[The records — start]
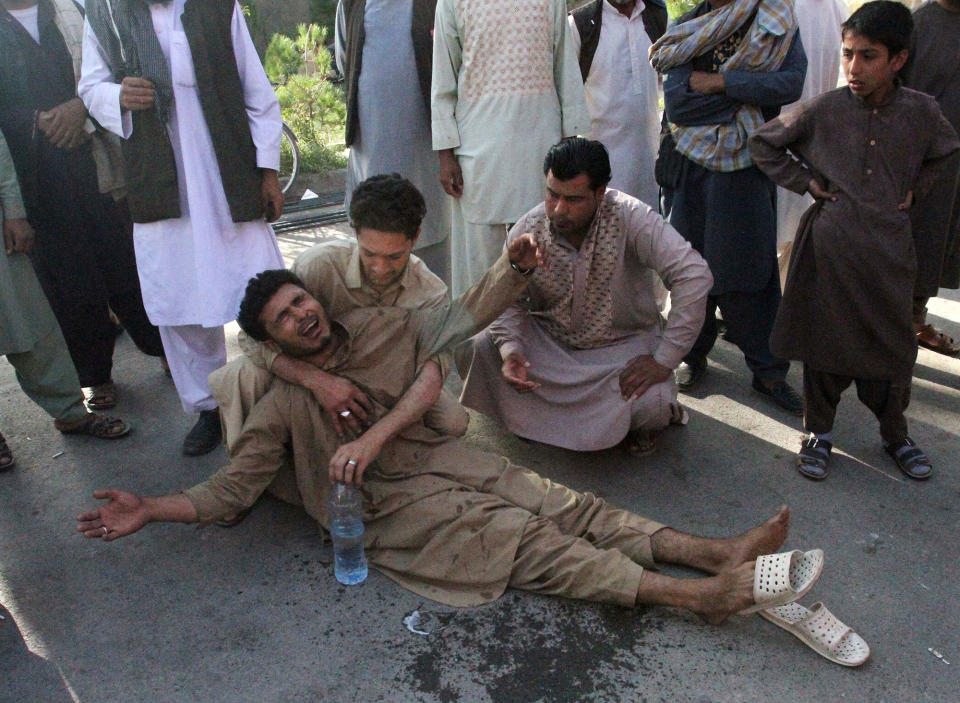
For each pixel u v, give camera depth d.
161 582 2.52
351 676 2.13
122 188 3.24
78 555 2.66
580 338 3.06
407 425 2.47
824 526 2.68
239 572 2.55
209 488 2.43
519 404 3.04
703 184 3.37
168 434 3.45
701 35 3.19
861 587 2.39
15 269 3.05
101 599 2.45
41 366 3.21
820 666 2.11
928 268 3.43
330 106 9.85
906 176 2.65
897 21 2.46
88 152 3.46
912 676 2.08
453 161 3.61
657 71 3.51
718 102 3.24
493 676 2.11
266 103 3.06
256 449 2.46
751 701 2.01
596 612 2.32
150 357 4.25
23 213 2.99
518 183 3.47
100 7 2.84
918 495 2.83
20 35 3.24
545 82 3.43
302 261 2.60
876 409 2.97
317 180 8.27
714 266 3.36
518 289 2.48
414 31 3.74
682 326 2.81
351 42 3.86
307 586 2.48
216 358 3.31
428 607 2.37
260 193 3.05
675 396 2.95
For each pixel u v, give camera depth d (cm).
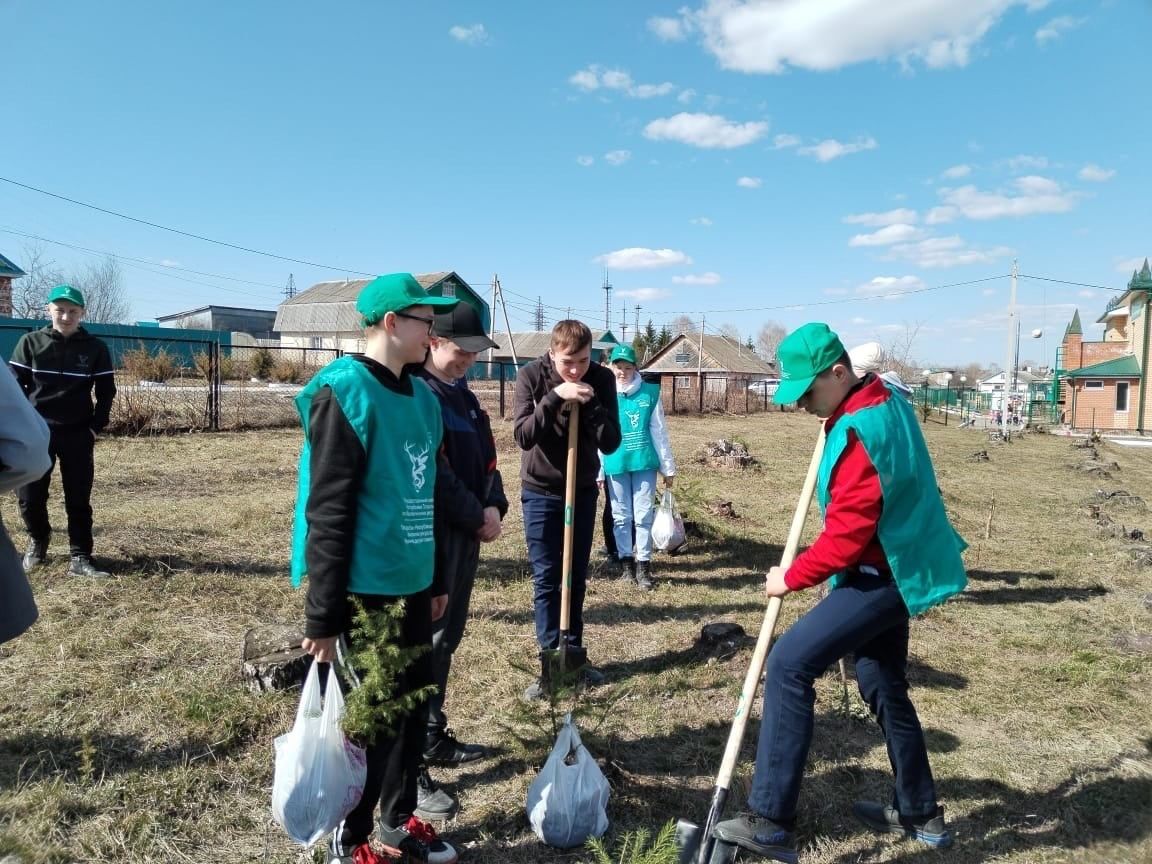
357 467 225
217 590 522
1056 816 300
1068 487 1370
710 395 3581
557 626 394
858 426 245
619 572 640
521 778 312
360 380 227
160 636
[The records — finish]
▶ [Exercise objective]:
Wherever a line above contains the string "give", copy that line.

▶ [Your response]:
For each pixel u v, give camera depth d.
For each pixel u v, give camera depth d (cm).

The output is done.